Source data
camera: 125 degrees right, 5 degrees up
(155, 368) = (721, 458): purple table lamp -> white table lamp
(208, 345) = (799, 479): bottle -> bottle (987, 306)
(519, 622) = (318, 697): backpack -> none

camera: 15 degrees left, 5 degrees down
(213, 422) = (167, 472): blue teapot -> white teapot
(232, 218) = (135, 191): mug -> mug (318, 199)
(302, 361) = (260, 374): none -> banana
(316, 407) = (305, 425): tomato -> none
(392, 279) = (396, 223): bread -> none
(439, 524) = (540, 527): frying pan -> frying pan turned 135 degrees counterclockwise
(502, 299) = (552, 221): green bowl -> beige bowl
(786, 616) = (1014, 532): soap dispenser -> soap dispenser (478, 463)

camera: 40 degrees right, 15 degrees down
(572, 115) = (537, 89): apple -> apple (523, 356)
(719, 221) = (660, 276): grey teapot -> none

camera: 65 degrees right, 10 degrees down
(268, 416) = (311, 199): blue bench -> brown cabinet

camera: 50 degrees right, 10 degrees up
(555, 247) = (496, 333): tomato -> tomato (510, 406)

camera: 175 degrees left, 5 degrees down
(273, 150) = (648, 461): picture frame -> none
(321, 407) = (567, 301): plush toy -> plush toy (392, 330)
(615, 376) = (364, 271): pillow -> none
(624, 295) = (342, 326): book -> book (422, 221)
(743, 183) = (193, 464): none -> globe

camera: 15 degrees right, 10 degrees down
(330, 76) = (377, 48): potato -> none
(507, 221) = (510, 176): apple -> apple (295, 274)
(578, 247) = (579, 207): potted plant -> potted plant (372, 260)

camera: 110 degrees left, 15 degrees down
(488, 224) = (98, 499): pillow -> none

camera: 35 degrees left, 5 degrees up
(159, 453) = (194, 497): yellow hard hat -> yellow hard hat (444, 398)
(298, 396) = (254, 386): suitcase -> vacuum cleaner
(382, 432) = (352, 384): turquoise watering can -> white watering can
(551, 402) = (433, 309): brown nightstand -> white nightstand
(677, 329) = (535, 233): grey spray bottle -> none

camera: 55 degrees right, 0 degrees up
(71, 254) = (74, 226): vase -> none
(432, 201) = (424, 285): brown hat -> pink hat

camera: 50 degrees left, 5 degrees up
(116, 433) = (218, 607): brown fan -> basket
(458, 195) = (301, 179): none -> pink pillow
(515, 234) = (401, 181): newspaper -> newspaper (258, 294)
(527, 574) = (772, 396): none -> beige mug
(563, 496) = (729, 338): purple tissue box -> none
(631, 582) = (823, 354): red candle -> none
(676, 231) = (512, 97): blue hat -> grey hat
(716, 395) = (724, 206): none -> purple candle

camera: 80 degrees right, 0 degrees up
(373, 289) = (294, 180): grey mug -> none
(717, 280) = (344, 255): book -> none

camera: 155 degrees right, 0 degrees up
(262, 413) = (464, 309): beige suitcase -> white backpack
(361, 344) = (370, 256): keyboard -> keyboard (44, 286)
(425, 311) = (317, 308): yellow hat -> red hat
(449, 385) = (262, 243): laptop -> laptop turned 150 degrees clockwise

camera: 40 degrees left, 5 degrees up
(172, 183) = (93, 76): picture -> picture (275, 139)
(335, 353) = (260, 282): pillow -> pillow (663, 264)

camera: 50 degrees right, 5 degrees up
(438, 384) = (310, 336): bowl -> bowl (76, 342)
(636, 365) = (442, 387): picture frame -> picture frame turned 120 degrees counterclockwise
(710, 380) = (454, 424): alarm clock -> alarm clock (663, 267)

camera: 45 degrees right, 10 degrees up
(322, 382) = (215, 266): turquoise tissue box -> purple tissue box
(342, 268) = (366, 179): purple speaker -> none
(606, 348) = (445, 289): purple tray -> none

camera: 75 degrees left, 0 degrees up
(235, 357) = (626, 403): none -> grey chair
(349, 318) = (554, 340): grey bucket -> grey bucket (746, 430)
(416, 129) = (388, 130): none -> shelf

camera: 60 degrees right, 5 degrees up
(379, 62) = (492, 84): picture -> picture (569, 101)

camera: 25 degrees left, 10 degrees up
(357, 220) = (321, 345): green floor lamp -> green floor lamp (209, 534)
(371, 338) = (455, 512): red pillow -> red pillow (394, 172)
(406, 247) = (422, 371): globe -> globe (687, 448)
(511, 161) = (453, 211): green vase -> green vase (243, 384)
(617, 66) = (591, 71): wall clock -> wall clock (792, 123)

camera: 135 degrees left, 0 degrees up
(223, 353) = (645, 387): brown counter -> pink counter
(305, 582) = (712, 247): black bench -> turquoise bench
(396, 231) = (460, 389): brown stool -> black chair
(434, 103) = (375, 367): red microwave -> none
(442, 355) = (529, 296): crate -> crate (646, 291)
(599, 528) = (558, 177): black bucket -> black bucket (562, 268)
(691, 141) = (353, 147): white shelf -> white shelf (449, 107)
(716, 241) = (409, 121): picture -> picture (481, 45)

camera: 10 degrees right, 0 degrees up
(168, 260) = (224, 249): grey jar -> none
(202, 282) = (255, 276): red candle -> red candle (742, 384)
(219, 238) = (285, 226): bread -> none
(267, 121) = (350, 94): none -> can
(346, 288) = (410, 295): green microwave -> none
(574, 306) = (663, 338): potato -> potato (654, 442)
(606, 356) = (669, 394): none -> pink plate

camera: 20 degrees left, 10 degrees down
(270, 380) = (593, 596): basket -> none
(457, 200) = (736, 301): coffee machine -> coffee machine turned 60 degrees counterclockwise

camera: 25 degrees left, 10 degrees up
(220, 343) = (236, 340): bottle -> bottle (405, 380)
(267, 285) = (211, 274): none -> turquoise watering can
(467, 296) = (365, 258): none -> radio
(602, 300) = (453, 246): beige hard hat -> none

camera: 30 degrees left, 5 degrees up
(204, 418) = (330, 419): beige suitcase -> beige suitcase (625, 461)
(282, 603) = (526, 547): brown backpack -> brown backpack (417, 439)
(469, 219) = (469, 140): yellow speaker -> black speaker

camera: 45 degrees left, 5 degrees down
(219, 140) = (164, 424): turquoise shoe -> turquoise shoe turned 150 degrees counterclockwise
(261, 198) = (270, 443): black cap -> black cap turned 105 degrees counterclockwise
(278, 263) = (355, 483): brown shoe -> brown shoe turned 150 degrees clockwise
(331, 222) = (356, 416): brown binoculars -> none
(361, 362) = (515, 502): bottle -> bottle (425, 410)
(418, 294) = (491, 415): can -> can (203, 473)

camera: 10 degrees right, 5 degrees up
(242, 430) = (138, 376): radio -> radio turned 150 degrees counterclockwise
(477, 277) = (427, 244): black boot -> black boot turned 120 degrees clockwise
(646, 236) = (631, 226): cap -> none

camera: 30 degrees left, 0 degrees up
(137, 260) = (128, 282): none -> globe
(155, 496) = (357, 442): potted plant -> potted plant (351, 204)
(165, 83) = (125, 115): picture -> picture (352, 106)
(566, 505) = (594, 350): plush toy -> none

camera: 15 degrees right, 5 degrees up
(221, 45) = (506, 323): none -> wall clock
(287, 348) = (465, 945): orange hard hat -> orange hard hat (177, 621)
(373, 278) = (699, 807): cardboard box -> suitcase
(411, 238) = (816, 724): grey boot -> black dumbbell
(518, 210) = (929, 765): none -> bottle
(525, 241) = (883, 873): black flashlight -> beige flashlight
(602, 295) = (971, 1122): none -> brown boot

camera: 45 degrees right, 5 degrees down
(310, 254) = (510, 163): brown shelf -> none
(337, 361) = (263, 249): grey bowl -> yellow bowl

WHAT IS BEING ASKED = Search the records above for "teapot" and copy every line that has it.

ANSWER FOR THIS EXERCISE =
(213, 422) = (167, 472): blue teapot -> white teapot
(719, 221) = (660, 276): grey teapot -> none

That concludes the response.